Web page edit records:
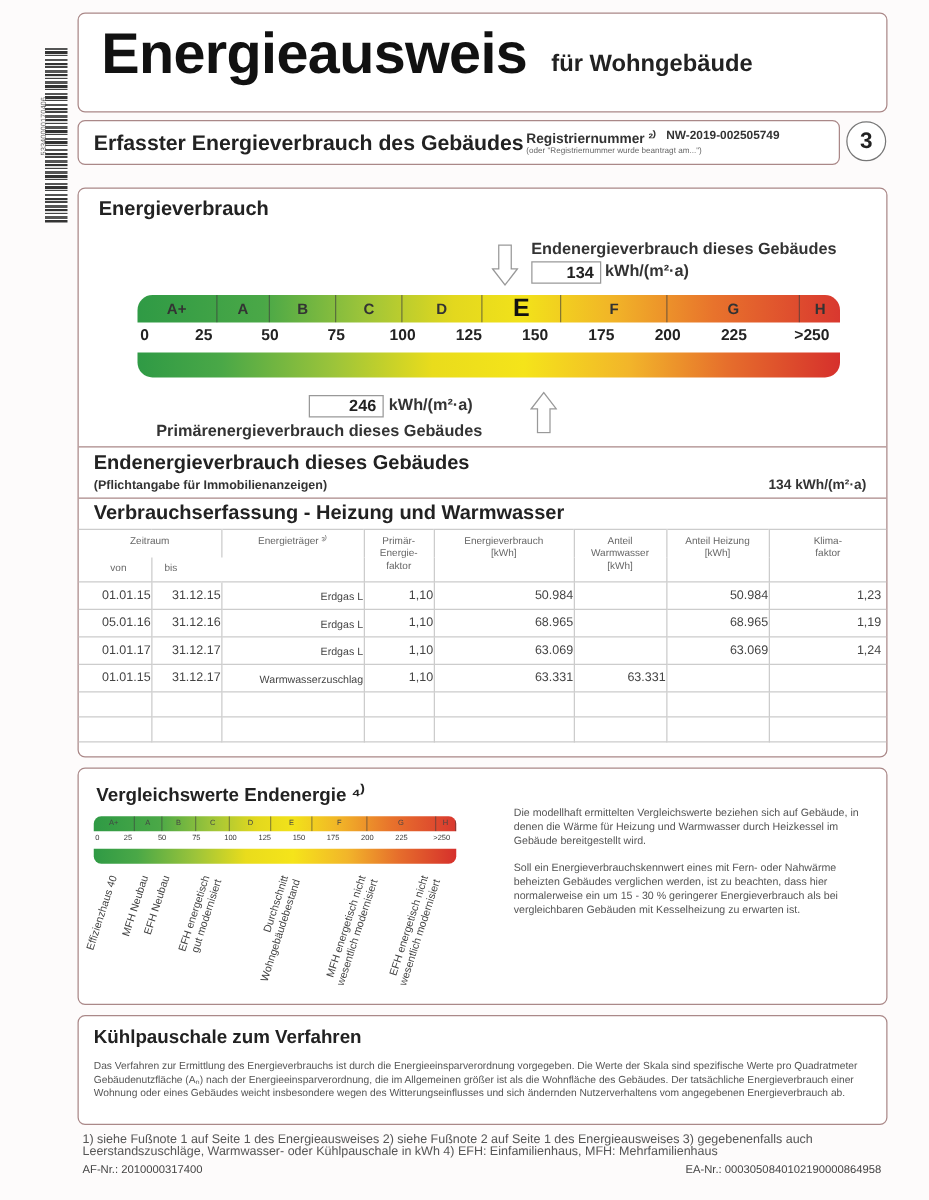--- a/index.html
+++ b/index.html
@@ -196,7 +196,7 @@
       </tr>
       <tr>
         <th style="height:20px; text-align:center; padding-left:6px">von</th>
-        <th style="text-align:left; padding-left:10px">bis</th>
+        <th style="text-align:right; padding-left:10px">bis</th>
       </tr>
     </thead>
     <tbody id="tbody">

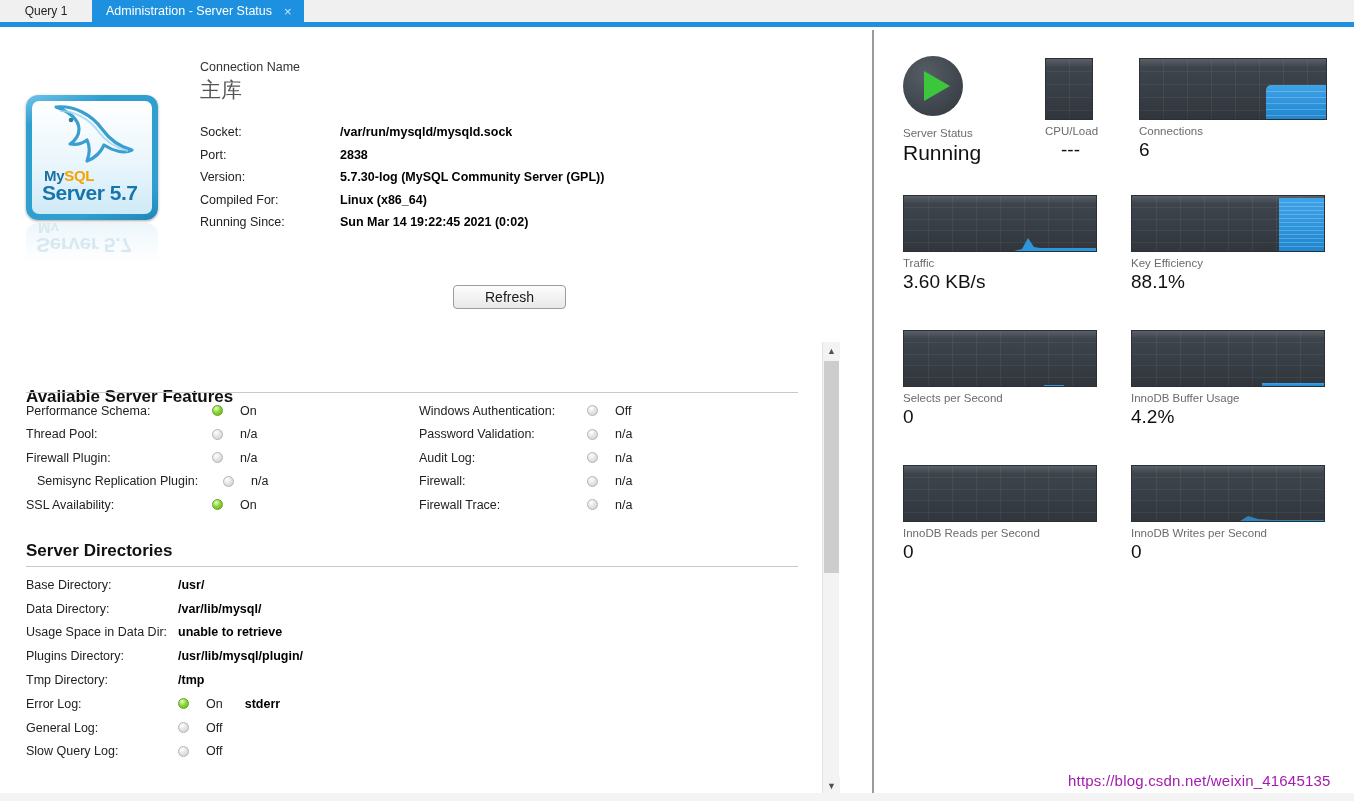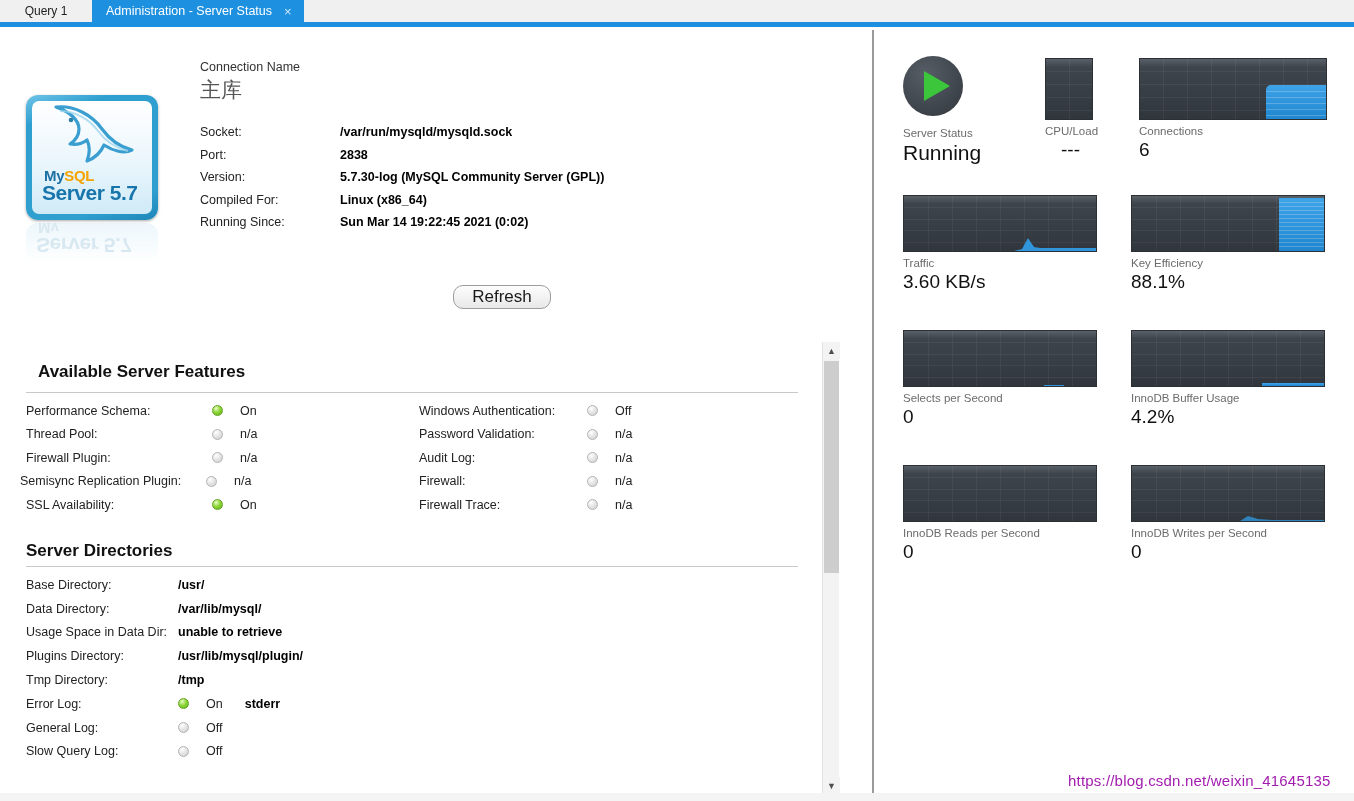--- a/index.html
+++ b/index.html
@@ -88,10 +88,10 @@
   .kv-value { font-size:12.5px; color:#000; font-weight:bold; }
 
   .refresh-btn {
-    position:absolute; left:453px; top:285px; width:98px; height:24px;
+    position:absolute; left:453px; top:285px; width:113px; height:24px;
     background:linear-gradient(180deg,#fdfdfd,#e8e8e8);
-    border:1px solid #9d9d9d; border-radius:10px;
-    font-family:"Liberation Sans",sans-serif; font-size:17px; color:#1a1a1a;
+    border:1px solid #9d9d9d; border-radius:4px;
+    font-family:"Liberation Sans",sans-serif; font-size:14px; color:#1a1a1a;
     cursor:pointer;
   }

WHAT THE TASK REQUIRES:
What is wanted is a verbatim transcription of every record above, pictures excluded.

EXERCISE OUTPUT:
--- a/index.html
+++ b/index.html
@@ -196,7 +196,7 @@
       </tr>
       <tr>
         <th style="height:20px; text-align:center; padding-left:6px">von</th>
-        <th style="text-align:left; padding-left:10px">bis</th>
+        <th style="text-align:right; padding-left:10px">bis</th>
       </tr>
     </thead>
     <tbody id="tbody">

--- a/index.html
+++ b/index.html
@@ -88,10 +88,10 @@
   .kv-value { font-size:12.5px; color:#000; font-weight:bold; }
 
   .refresh-btn {
-    position:absolute; left:453px; top:285px; width:98px; height:24px;
+    position:absolute; left:453px; top:285px; width:113px; height:24px;
     background:linear-gradient(180deg,#fdfdfd,#e8e8e8);
-    border:1px solid #9d9d9d; border-radius:10px;
-    font-family:"Liberation Sans",sans-serif; font-size:17px; color:#1a1a1a;
+    border:1px solid #9d9d9d; border-radius:4px;
+    font-family:"Liberation Sans",sans-serif; font-size:14px; color:#1a1a1a;
     cursor:pointer;
   }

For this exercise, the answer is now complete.